About this task -> Below are entries to return in full. Keep each one exact.

(Dataset entries)
──────────────────────────────

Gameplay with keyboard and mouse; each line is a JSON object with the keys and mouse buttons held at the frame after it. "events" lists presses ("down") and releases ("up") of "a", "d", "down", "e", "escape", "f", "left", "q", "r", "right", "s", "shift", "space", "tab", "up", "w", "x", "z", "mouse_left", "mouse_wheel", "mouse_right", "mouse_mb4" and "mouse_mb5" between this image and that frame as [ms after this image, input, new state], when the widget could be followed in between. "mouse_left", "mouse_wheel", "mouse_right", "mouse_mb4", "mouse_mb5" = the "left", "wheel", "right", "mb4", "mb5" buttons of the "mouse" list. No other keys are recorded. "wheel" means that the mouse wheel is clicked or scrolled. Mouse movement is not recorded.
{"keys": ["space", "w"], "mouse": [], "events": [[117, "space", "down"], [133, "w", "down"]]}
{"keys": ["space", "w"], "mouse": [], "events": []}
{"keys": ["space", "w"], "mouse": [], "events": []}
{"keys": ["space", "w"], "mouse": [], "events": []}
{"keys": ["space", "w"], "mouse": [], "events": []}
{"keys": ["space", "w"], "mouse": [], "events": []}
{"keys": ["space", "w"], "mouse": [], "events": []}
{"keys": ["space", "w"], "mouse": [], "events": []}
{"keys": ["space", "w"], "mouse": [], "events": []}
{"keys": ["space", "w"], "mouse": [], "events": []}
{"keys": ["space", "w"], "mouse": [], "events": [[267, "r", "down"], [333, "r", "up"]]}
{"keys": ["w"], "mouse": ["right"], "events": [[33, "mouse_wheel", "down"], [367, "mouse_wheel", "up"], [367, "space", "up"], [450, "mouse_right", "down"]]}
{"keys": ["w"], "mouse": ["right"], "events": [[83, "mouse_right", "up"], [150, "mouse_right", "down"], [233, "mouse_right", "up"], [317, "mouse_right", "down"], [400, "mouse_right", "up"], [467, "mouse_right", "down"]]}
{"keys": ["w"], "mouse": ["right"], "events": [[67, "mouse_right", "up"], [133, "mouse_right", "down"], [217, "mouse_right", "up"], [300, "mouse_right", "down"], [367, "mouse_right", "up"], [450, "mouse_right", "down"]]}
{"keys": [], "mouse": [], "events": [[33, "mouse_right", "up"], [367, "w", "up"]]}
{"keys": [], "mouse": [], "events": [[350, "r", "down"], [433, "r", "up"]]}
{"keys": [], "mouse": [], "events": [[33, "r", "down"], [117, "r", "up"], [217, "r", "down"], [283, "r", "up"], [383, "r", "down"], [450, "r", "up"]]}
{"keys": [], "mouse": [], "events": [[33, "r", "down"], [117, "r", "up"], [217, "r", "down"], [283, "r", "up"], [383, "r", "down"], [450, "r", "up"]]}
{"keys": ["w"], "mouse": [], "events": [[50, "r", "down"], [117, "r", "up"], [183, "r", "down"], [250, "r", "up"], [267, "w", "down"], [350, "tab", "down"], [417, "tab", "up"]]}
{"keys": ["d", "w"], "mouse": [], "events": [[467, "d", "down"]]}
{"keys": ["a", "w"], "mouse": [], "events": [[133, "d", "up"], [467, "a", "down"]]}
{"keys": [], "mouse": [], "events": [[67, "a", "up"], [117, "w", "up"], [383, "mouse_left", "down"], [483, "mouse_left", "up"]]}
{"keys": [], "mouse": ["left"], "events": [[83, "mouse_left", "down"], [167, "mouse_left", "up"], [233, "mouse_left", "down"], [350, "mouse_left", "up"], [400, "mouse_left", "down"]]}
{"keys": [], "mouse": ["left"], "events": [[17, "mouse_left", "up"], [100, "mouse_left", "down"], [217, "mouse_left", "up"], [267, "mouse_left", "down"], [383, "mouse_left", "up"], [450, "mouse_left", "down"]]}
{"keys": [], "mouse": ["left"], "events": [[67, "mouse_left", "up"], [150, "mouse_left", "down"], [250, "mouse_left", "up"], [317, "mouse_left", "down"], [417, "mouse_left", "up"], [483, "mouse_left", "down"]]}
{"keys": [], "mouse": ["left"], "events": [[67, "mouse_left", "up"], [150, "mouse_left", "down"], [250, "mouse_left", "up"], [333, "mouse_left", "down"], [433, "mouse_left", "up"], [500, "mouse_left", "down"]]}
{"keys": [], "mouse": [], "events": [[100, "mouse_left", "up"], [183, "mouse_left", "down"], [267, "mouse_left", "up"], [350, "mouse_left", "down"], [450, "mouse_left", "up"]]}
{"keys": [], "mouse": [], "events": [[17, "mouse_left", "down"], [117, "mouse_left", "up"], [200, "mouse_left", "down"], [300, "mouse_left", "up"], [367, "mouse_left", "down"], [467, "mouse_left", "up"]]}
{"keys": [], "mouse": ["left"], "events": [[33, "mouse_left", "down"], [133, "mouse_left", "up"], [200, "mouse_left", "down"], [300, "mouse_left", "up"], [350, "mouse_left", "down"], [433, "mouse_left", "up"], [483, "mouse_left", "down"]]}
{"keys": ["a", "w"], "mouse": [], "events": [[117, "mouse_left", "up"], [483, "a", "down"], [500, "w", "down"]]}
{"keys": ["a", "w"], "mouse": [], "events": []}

──────────────────────────────

Output for this task ->
Gameplay with keyboard and mouse; each line is a JSON object with the keys and mouse buttons held at the frame after it. "events" lists presses ("down") and releases ("up") of "a", "d", "down", "e", "escape", "f", "left", "q", "r", "right", "s", "shift", "space", "tab", "up", "w", "x", "z", "mouse_left", "mouse_wheel", "mouse_right", "mouse_mb4" and "mouse_mb5" between this image and that frame as [ms after this image, input, new state], when the widget could be followed in between. "mouse_left", "mouse_wheel", "mouse_right", "mouse_mb4", "mouse_mb5" = the "left", "wheel", "right", "mb4", "mb5" buttons of the "mouse" list. No other keys are recorded. "wheel" means that the mouse wheel is clicked or scrolled. Mouse movement is not recorded.
{"keys": ["space", "w"], "mouse": [], "events": [[117, "space", "down"], [133, "w", "down"]]}
{"keys": ["space", "w"], "mouse": [], "events": []}
{"keys": ["space", "w"], "mouse": [], "events": []}
{"keys": ["space", "w"], "mouse": [], "events": []}
{"keys": ["space", "w"], "mouse": [], "events": []}
{"keys": ["space", "w"], "mouse": [], "events": []}
{"keys": ["space", "w"], "mouse": [], "events": []}
{"keys": ["space", "w"], "mouse": [], "events": []}
{"keys": ["space", "w"], "mouse": [], "events": []}
{"keys": ["space", "w"], "mouse": [], "events": []}
{"keys": ["space", "w"], "mouse": [], "events": [[267, "r", "down"], [333, "r", "up"]]}
{"keys": ["w"], "mouse": ["right"], "events": [[33, "mouse_wheel", "down"], [367, "mouse_wheel", "up"], [367, "space", "up"], [450, "mouse_right", "down"]]}
{"keys": ["w"], "mouse": ["right"], "events": [[83, "mouse_right", "up"], [150, "mouse_right", "down"], [233, "mouse_right", "up"], [317, "mouse_right", "down"], [400, "mouse_right", "up"], [467, "mouse_right", "down"]]}
{"keys": ["w"], "mouse": ["right"], "events": [[67, "mouse_right", "up"], [133, "mouse_right", "down"], [217, "mouse_right", "up"], [300, "mouse_right", "down"], [367, "mouse_right", "up"], [450, "mouse_right", "down"]]}
{"keys": [], "mouse": [], "events": [[33, "mouse_right", "up"], [367, "w", "up"]]}
{"keys": [], "mouse": [], "events": [[350, "r", "down"], [433, "r", "up"]]}
{"keys": [], "mouse": [], "events": [[33, "r", "down"], [117, "r", "up"], [217, "r", "down"], [283, "r", "up"], [383, "r", "down"], [450, "r", "up"]]}
{"keys": [], "mouse": [], "events": [[33, "r", "down"], [117, "r", "up"], [217, "r", "down"], [283, "r", "up"], [383, "r", "down"], [450, "r", "up"]]}
{"keys": ["w"], "mouse": [], "events": [[50, "r", "down"], [117, "r", "up"], [183, "r", "down"], [250, "r", "up"], [267, "w", "down"], [350, "tab", "down"], [417, "tab", "up"]]}
{"keys": ["d", "w"], "mouse": [], "events": [[467, "d", "down"]]}
{"keys": ["a", "w"], "mouse": [], "events": [[133, "d", "up"], [467, "a", "down"]]}
{"keys": [], "mouse": [], "events": [[67, "a", "up"], [117, "w", "up"], [383, "mouse_left", "down"], [483, "mouse_left", "up"]]}
{"keys": [], "mouse": ["left"], "events": [[83, "mouse_left", "down"], [167, "mouse_left", "up"], [233, "mouse_left", "down"], [350, "mouse_left", "up"], [400, "mouse_left", "down"]]}
{"keys": [], "mouse": ["left"], "events": [[17, "mouse_left", "up"], [100, "mouse_left", "down"], [217, "mouse_left", "up"], [267, "mouse_left", "down"], [383, "mouse_left", "up"], [450, "mouse_left", "down"]]}
{"keys": [], "mouse": ["left"], "events": [[67, "mouse_left", "up"], [150, "mouse_left", "down"], [250, "mouse_left", "up"], [317, "mouse_left", "down"], [417, "mouse_left", "up"], [483, "mouse_left", "down"]]}
{"keys": [], "mouse": ["left"], "events": [[67, "mouse_left", "up"], [150, "mouse_left", "down"], [250, "mouse_left", "up"], [333, "mouse_left", "down"], [433, "mouse_left", "up"], [500, "mouse_left", "down"]]}
{"keys": [], "mouse": [], "events": [[100, "mouse_left", "up"], [183, "mouse_left", "down"], [267, "mouse_left", "up"], [350, "mouse_left", "down"], [450, "mouse_left", "up"]]}
{"keys": [], "mouse": [], "events": [[17, "mouse_left", "down"], [117, "mouse_left", "up"], [200, "mouse_left", "down"], [300, "mouse_left", "up"], [367, "mouse_left", "down"], [467, "mouse_left", "up"]]}
{"keys": [], "mouse": ["left"], "events": [[33, "mouse_left", "down"], [133, "mouse_left", "up"], [200, "mouse_left", "down"], [300, "mouse_left", "up"], [350, "mouse_left", "down"], [433, "mouse_left", "up"], [483, "mouse_left", "down"]]}
{"keys": ["a", "w"], "mouse": [], "events": [[117, "mouse_left", "up"], [483, "a", "down"], [500, "w", "down"]]}
{"keys": ["a", "w"], "mouse": [], "events": []}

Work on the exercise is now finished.